### Text excerpt
-- Opening Marker --

Posted July 10, 2009
2 minute read

Social Media news site (of which I am a fan) made a post on Wednesday on Bing's surge in internet popularity. After only one month, Bing is now the 13th most visited site on the internet.

"According to, Bing was able to amass 49.57 million unique visitors in its first month as Microsoft’s official search engine. Bing’s traffic trumps that of Digg (38.96 million) Twitter (23 million), and CNN (28.54 million). We want to note that this focuses on U.S. visitors, since Compete does not track international visits."


Is Bing really taking off at an astronomical rate positioning itself to pass internet overlord Google, or are we drawing some lame comparisons? Unfortunately for Steve Balmer's dream of building a real-life Death Star, it's the latter.

Here's are reasons why this news is very unimpressive:

1) Dumb Comparison: Twitter, CNN, and Digg are not search engines. They are completely different kinds of sites and used very differently. Comparing Bing to these three is like comparing a bank to a night club.

2) The Hype: Microsoft spent $300mm in advertising for Bing. If you haven't seen or heard about it last month, you're living in a cave. Curious visits do not equal loyal users.

3) Live redirect: If you used to use for searching, you are now redirected to Bing. Bing has simply inherited all Live traffic. Live was already bigger than Twitter, CNN, and Digg so it makes sense that Bing is where it is.

-- Closing Marker --

### Complete the following
A) Write out the part of the Bing traffic post from "1) Dumb Comparison: Twitter, CNN, and" up to and including "equal loyal users.".
B) According to the Bing traffic post, how much did Microsoft spend on advertising for Bing?
C) Carry on the Bing traffic post, starting after its last sentence.

### Dataset extract
-- Opening Marker --

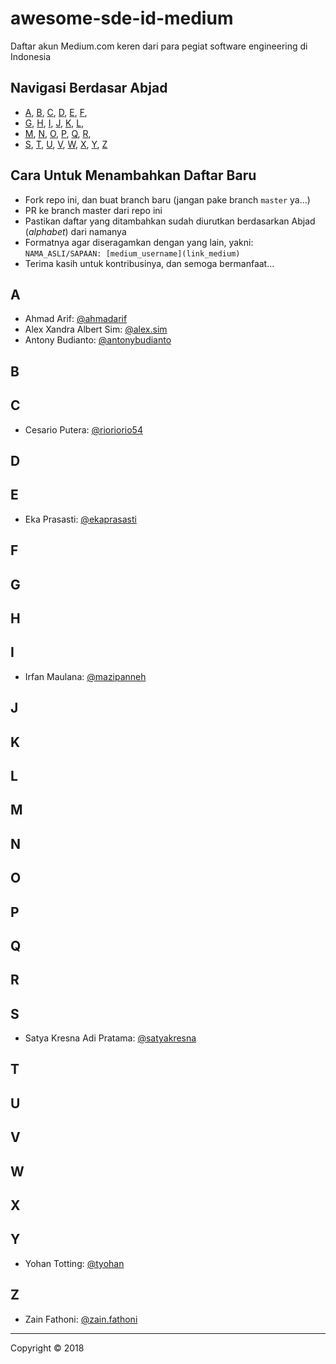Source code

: # awesome-sde-id-medium

Daftar akun Medium.com keren dari para pegiat software engineering di Indonesia

## Navigasi Berdasar Abjad

+ [A](#a), [B](#b), [C](#c), [D](#d), [E](#e), [F](#f), 
+ [G](#g), [H](#h), [I](#i), [J](#j), [K](#k), [L](#l), 
+ [M](#m), [N](#n), [O](#o), [P](#p), [Q](#q), [R](#r), 
+ [S](#s), [T](#t), [U](#u), [V](#v), [W](#w), [X](#x), [Y](#y), [Z](#z)

## Cara Untuk Menambahkan Daftar Baru

+ Fork repo ini, dan buat branch baru (jangan pake branch `master` ya...)
+ PR ke branch master dari repo ini
+ Pastikan daftar yang ditambahkan sudah diurutkan berdasarkan Abjad (*alphabet*) dari namanya
+ Formatnya agar diseragamkan dengan yang lain, yakni: `NAMA_ASLI/SAPAAN: [medium_username](link_medium)`
+ Terima kasih untuk kontribusinya, dan semoga bermanfaat...

## A

+ Ahmad Arif: [@ahmadarif](https://medium.com/@ahmadarif)
+ Alex Xandra Albert Sim: [@alex.sim](https://medium.com/@alex.sim)
+ Antony Budianto: [@antonybudianto](https://medium.com/@antonybudianto)

## B

## C

+ Cesario Putera: [@rioriorio54](https://medium.com/@rioriorio54)

## D

## E

+ Eka Prasasti: [@ekaprasasti](https://medium.com/@ekaprasasti)

## F

## G

## H

## I

+ Irfan Maulana: [@mazipanneh](https://medium.com/@mazipanneh)

## J

## K

## L

## M

## N

## O

## P

## Q

## R

## S

+ Satya Kresna Adi Pratama: [@satyakresna](https://medium.com/@satyakresna)

## T

## U

## V

## W

## X

## Y

+ Yohan Totting: [@tyohan](https://medium.com/@tyohan)

## Z

+ Zain Fathoni: [@zain.fathoni](https://medium.com/@zain.fathoni)

----


Copyright © 2018
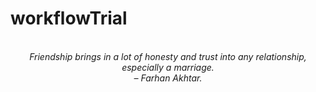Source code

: # workflowTrial
<!-- QUOTE:START -->
<p align="center"><br><i>Friendship brings in a lot of honesty and trust into any relationship, especially a marriage.</i><br><i>– Farhan Akhtar.</i><br></p>
<!-- QUOTE:END -->

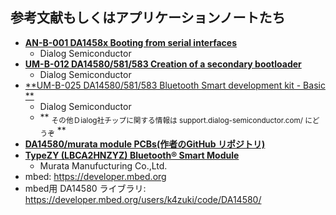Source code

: ## 参考文献もしくはアプリケーションノートたち
* [**AN-B-001 DA1458x Booting from serial interfaces**][1]
    * Dialog Semiconductor
* [**UM-B-012 DA14580/581/583 Creation of a secondary bootloader**][2]
    * Dialog Semiconductor
* [**UM-B-025 DA14580/581/583 Bluetooth Smart development kit - Basic **][3]
    * Dialog Semiconductor
    * ** <sub>その他Ｄialog社チップに関する情報は support.dialog-semiconductor.com/ にどうぞ</sub> **
* [**DA14580/murata module PCBs(作者のGitHub リポジトリ)**][4]
* [**TypeZY (LBCA2HNZYZ) Bluetooth® Smart Module**][5]
    * Murata Manufucturing Co.,Ltd.
* mbed: https://developer.mbed.org
* mbed用 DA14580 ライブラリ:
 https://developer.mbed.org/users/k4zuki/code/DA14580/

[1]: http://support.dialog-semiconductor.com/resource/b-001-da14580-booting-serial-interfaces
[2]: http://support.dialog-semiconductor.com/resource/um-b-012-creation-secondary-boot-loader
[3]: http://support.dialog-semiconductor.com/resource/basic-dev-kit-um-b-025-da14580581583-bluetooth-smart-development-kit-sdk3
[4]: github.com/K4zuki/da14580
[5]: http://wireless.murata.com/eng/products/rf-modules-1/bluetooth/type-zy.html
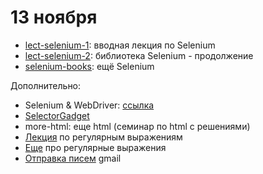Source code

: # 13 ноября

* [lect-selenium-1](https://nbviewer.jupyter.org/github/allatambov/PyDat-0919/blob/master/lectures-seminars/10-selenium/lect-selenium-1.ipynb): вводная лекция по Selenium
* [lect-selenium-2](https://nbviewer.jupyter.org/github/allatambov/PyDat-0919/blob/master/lectures-seminars/10-selenium/lect-selenium-2.ipynb): библиотека Selenium - продолжение
* [selenium-books](https://nbviewer.jupyter.org/github/allatambov/PyDat-0919/blob/master/lectures-seminars/10-selenium/selenium-books.ipynb): ещё Selenium

Дополнительно:

* Selenium & WebDriver: [ссылка](https://selenium-python.readthedocs.io/)
* [SelectorGadget](https://chrome.google.com/webstore/detail/selectorgadget/mhjhnkcfbdhnjickkkdbjoemdmbfginb)
* more-html: еще html (семинар по html с решениями)
* [Лекция](https://nbviewer.jupyter.org/github/allatambov/Py-programming-3/blob/master/28-05/regex-1.ipynb) по регулярным выражениям
* [Еще](https://habr.com/post/349860/) про регулярные выражения
*  [Отправка писем](https://nbviewer.jupyter.org/github/allatambov/PyProg-2018/blob/master/14-12/py-gmail.ipynb) gmail
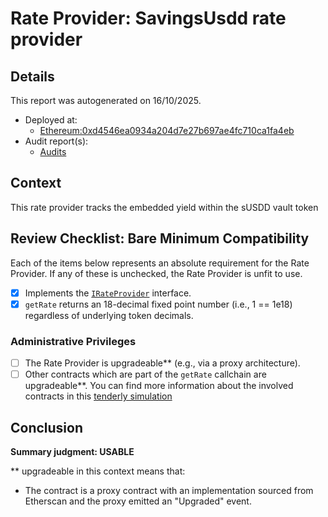 
# Rate Provider: SavingsUsdd rate provider

## Details
This report was autogenerated on 16/10/2025.

- Deployed at:
    - [Ethereum:0xd4546ea0934a204d7e27b697ae4fc710ca1fa4eb](https://etherscan.io/address/0xd4546ea0934a204d7e27b697ae4fc710ca1fa4eb)
- Audit report(s):
    - [Audits](https://docs.usdd.io/security/audits)

## Context
This rate provider tracks the embedded yield within the sUSDD vault token

## Review Checklist: Bare Minimum Compatibility
Each of the items below represents an absolute requirement for the Rate Provider. If any of these is unchecked, the Rate Provider is unfit to use.

- [x] Implements the [`IRateProvider`](https://github.com/balancer/balancer-v2-monorepo/blob/bc3b3fee6e13e01d2efe610ed8118fdb74dfc1f2/pkg/interfaces/contracts/pool-utils/IRateProvider.sol) interface.
- [x] `getRate` returns an 18-decimal fixed point number (i.e., 1 == 1e18) regardless of underlying token decimals.

### Administrative Privileges
- [ ] The Rate Provider is upgradeable** (e.g., via a proxy architecture).
- [ ] Other contracts which are part of the `getRate` callchain are upgradeable**. You can find more information
   about the involved contracts in this [tenderly simulation](https://www.tdly.co/shared/simulation/0874ebf1-eec0-45a2-9fab-7970d4c18168)

## Conclusion
**Summary judgment: USABLE**

** upgradeable in this context means that:
- The contract is a proxy contract with an implementation sourced from Etherscan and the proxy emitted an "Upgraded" event.
    
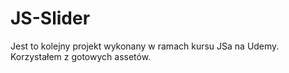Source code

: # JS-Slider
Jest to kolejny projekt wykonany w ramach kursu JSa na Udemy. Korzystałem z gotowych assetów.
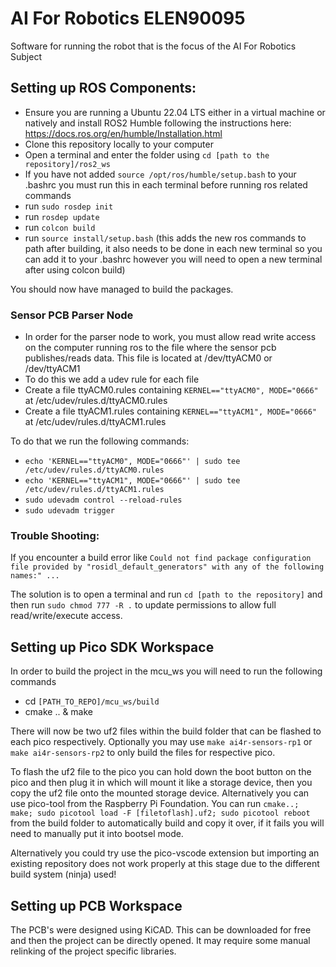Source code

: # AI For Robotics ELEN90095

Software for running the robot that is the focus of the AI For Robotics Subject

## Setting up ROS Components:

- Ensure you are running a Ubuntu 22.04 LTS either in a virtual machine or natively and install ROS2 Humble following the instructions here: https://docs.ros.org/en/humble/Installation.html
- Clone this repository locally to your computer
- Open a terminal and enter the folder using `cd [path to the repository]/ros2_ws`
- If you have not added `source /opt/ros/humble/setup.bash` to your .bashrc you must run this in each terminal before running ros related commands
- run `sudo rosdep init`
- run `rosdep update`
- run `colcon build`
- run `source install/setup.bash` (this adds the new ros commands to path after building, it also needs to be done in each new terminal so you can add it to your .bashrc however you will need to open a new terminal after using colcon build)

You should now have managed to build the packages.

### Sensor PCB Parser Node
- In order for the parser node to work, you must allow read write access on the computer running ros to the file where the sensor pcb publishes/reads data. This file is located at /dev/ttyACM0 or /dev/ttyACM1
- To do this we add a udev rule for each file
- Create a file ttyACM0.rules containing `KERNEL=="ttyACM0", MODE="0666"` at /etc/udev/rules.d/ttyACM0.rules
- Create a file ttyACM1.rules containing `KERNEL=="ttyACM1", MODE="0666"` at /etc/udev/rules.d/ttyACM1.rules

To do that we run the following commands:
- `echo 'KERNEL=="ttyACM0", MODE="0666"' | sudo tee /etc/udev/rules.d/ttyACM0.rules`
- `echo 'KERNEL=="ttyACM1", MODE="0666"' | sudo tee /etc/udev/rules.d/ttyACM1.rules`
- `sudo udevadm control --reload-rules` 
- `sudo udevadm trigger`

### Trouble Shooting:

If you encounter a build error like `Could not find package configuration file provided by "rosidl_default_generators" with any of the following names:" ...` 

The solution is to open a terminal and run `cd [path to the repository]` and then run `sudo chmod 777 -R .` to update permissions to allow full read/write/execute access.


## Setting up Pico SDK Workspace
In order to build the project in the mcu_ws you will need to run the following commands
- cd `[PATH_TO_REPO]/mcu_ws/build`
- cmake .. & make

There will now be two uf2 files within the build folder that can be flashed to each pico respectively. Optionally you may use `make ai4r-sensors-rp1` or `make ai4r-sensors-rp2` to only build the files for respective pico.

To flash the uf2 file to the pico you can hold down the boot button on the pico and then plug it in which will mount it like a storage device, then you copy the uf2 file onto the mounted storage device. Alternatively you can use pico-tool from the Raspberry Pi Foundation. You can run `cmake..; make; sudo picotool load -F [filetoflash].uf2; sudo picotool reboot` from the build folder to automatically build and copy it over, if it fails you will need to manually put it into bootsel mode.

Alternatively you could try use the pico-vscode extension but importing an existing repository does not work properly at this stage due to the different build system (ninja) used!


## Setting up PCB Workspace
The PCB's were designed using KiCAD. This can be downloaded for free and then the project can be directly opened. It may require some manual relinking of the project specific libraries.

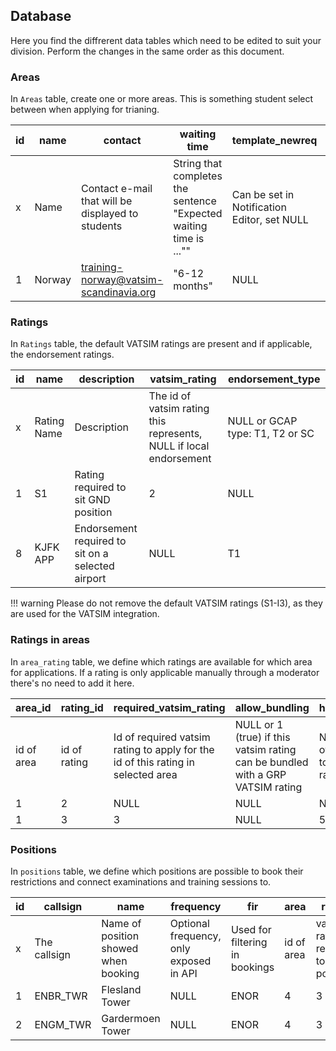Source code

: 
## Database

Here you find the diffrerent data tables which need to be edited to suit your division. Perform the changes in the same order as this document.

### Areas

In `Areas` table, create one or more areas. This is something student select between when applying for trianing.

| id | name | contact | waiting time | template_newreq | template_newmentor | template_pretraining | feedback_url |
| ------- | --- | --- | --- |  --- |  --- | --- | --- |
| x | Name | Contact e-mail that will be displayed to students | String that completes the sentence "Expected waiting time is ..."" | Can be set in Notification Editor, set NULL | Same as last | Same as last | URL to feedback form shown in training completed email |
| 1 | Norway | training-norway@vatsim-scandinavia.org | "6-12 months" | NULL | NULL | NULL | https://forms.gle/your-feedback-form |

### Ratings

In `Ratings` table, the default VATSIM ratings are present and if applicable, the endorsement ratings.

| id | name | description | vatsim_rating | endorsement_type | 
| ------- | --- | --- | --- | --- |
| x | Rating Name | Description | The id of vatsim rating this represents, NULL if local endorsement | NULL or GCAP type: T1, T2 or SC |
| 1 | S1 | Rating required to sit GND position | 2 | NULL |
| 8 | KJFK APP | Endorsement required to sit on a selected airport | NULL | T1 |

!!! warning
    Please do not remove the default VATSIM ratings (S1-I3), as they are used for the VATSIM integration.

### Ratings in areas

In `area_rating` table, we define which ratings are available for which area for applications. If a rating is only applicable manually through a moderator there's no need to add it here.

| area_id | rating_id | required_vatsim_rating | allow_bundling | hour_requirement | queue_length_low | queue_lenght_high |
| ------- | --- | --- | --- | --- | --- | --- |
| id of area | id of rating | Id of required vatsim rating to apply for the id of this rating in selected area | NULL or 1 (true) if this vatsim rating can be bundled with a GRP VATSIM rating | NULL or number of hours required to apply for this rating | Filled in by automation | Filled in by automation |
| 1 | 2 | NULL | NULL | NULL | NULL | NULL |
| 1 | 3 | 3 | NULL | 50 | NULL | NULL |

### Positions

In `positions` table, we define which positions are possible to book their restrictions and connect examinations and training sessions to.

| id | callsign | name | frequency | fir | area | rating | required_facility_rating_id |
| ------- | --- | --- | --- | --- | --- | --- | --- |
| x | The callsign | Name of position showed when booking | Optional frequency, only exposed in API | Used for filtering in bookings | id of area | vatsim rating id required to book position | rating id of the tiered rating required to book this position
| 1 | ENBR_TWR | Flesland Tower | NULL | ENOR | 4 | 3 | NULL
| 2 | ENGM_TWR | Gardermoen Tower | NULL | ENOR | 4 | 3 | 8
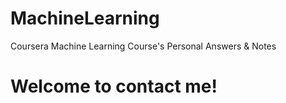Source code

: # MachineLearning
Coursera Machine Learning Course's Personal Answers & Notes
# Welcome to contact me!
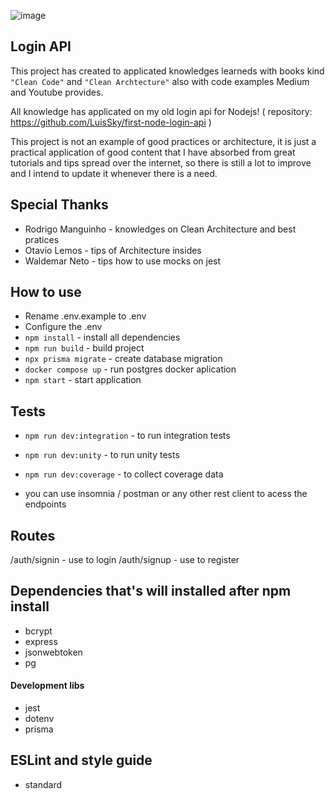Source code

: ![image](https://cdn.filestackcontent.com/sIllBRIqw6SDoeZddPA8)
## **Login API** ##

 This project has created to applicated knowledges learneds with books kind `"Clean Code"` and `"Clean Archtecture"` also with code examples Medium and Youtube provides.
 
 All knowledge has applicated on my old login api for Nodejs! ( repository: <https://github.com/LuisSky/first-node-login-api> )
 
 This project is not an example of good practices or architecture, it is just a practical application of good content that I have absorbed from great tutorials and tips spread over the internet, so there is still a lot to improve and I intend to update it whenever there is a need.
 
## **Special Thanks**

  - Rodrigo Manguinho - knowledges on Clean Architecture and best pratices
  - Otavio Lemos - tips of Architecture insides
  - Waldemar Neto - tips how to use mocks on jest

## **How to use**

- Rename .env.example to .env
- Configure the .env
- `npm install` - install all dependencies
- `npm run build` - build project
- `npx prisma migrate` - create database migration
- `docker compose up` - run postgres docker aplication  
- `npm start` - start application

## **Tests**
- `npm run dev:integration` - to run integration tests
- `npm run dev:unity` - to run unity tests
- `npm run dev:coverage` - to collect coverage data

- you can use insomnia / postman or any other rest client to acess the endpoints

## **Routes**
/auth/signin - use to login
/auth/signup - use to register 

## **Dependencies that's will installed after npm install**

- bcrypt
- express
- jsonwebtoken
- pg

#### **Development libs**
- jest 
- dotenv 
- prisma  
  
## **ESLint and style guide**  
- standard
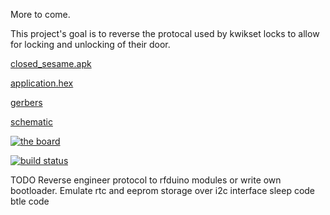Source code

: More to come.

This project's goal is to reverse the protocal used by kwikset locks to allow for locking and unlocking of their door.

[closed_sesame.apk](http://artifacts.meatstand.com/closed_sesame/closed_sesame.apk)

[application.hex](http://artifacts.meatstand.com/closed_sesame/application.hex)

[gerbers](http://artifacts.meatstand.com/closed_sesame/gerbers.zip)

[schematic](http://artifacts.meatstand.com/closed_sesame/schematic.png)

[![the board](http://artifacts.meatstand.com/closed_sesame/board.png)](http://artifacts.meatstand.com/closed_sesame/board.png)


[![build status](http://ci.meatstand.com/projects/3/status.png?ref=master)](http://ci.meatstand.com/projects/3?ref=master)


TODO
Reverse engineer protocol to rfduino modules or write own bootloader.
Emulate rtc and eeprom storage over i2c interface
sleep code
btle code
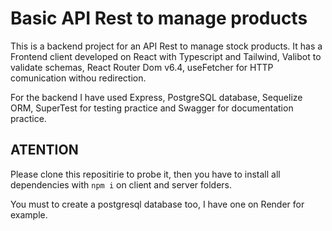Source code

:# Basic API Rest to manage products

This is a backend project for an API Rest to manage stock products. It has a Frontend client developed on React with Typescript and Tailwind, Valibot to validate schemas, React Router Dom v6.4, useFetcher for HTTP comunication withou redirection.

For the backend I have used Express, PostgreSQL database, Sequelize ORM, SuperTest for testing practice and Swagger for documentation practice.

## ATENTION

Please clone this repositirie to probe it, then you have to install all dependencies with `npm i` on client and server folders.

You must to create a postgresql database too, I have one on Render for example.
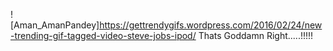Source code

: ![Aman_AmanPandey]https://gettrendygifs.wordpress.com/2016/02/24/new-trending-gif-tagged-video-steve-jobs-ipod/
  Thats Goddamn Right.....!!!!!
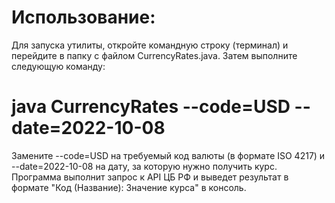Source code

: # Использование:
 Для запуска утилиты, откройте командную строку (терминал) и перейдите в папку с файлом CurrencyRates.java. Затем выполните следующую команду:
# java CurrencyRates --code=USD --date=2022-10-08
 Замените --code=USD на требуемый код валюты (в формате ISO 4217) и --date=2022-10-08 на дату, за которую нужно получить курс. Программа выполнит запрос к API ЦБ РФ и выведет результат в формате "Код (Название): Значение курса" в консоль.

-- Closing Marker --

### Responses per task
A)
1) Dumb Comparison: Twitter, CNN, and Digg are not search engines. They are completely different kinds of sites and used very differently. Comparing Bing to these three is like comparing a bank to a night club.

2) The Hype: Microsoft spent $300mm in advertising for Bing. If you haven't seen or heard about it last month, you're living in a cave. Curious visits do not equal loyal users.

B) $300mm

C)
4) Internet Explorer: The default search engine in Internet Explorer is now Bing. If you enter a URL incorrectly, it brings you to Bing. These are not intentional visits to the search engine.
Here's a look at how Live and Bing are about to swap traffic volume:


Another important point worth noting: this is not representative of search volume. Only site traffic. Microsoft email accounts are hosted on Live which do not migrate to Bing (at least, not yet), and Yahoo offers plenty more than a search engine (mail service, news, etc).

Nothing about the current data on Bing can be attributed to user loyalty. It's first month of traffic was contaminated with hype and advertising $$'s that won't stay around for long. We're nowhere close to drawing real conclusions on the success of the search engine, especially not when we're comparing it to non search engine sites. Show me search volume numbers in three months and then I'll take a serious look...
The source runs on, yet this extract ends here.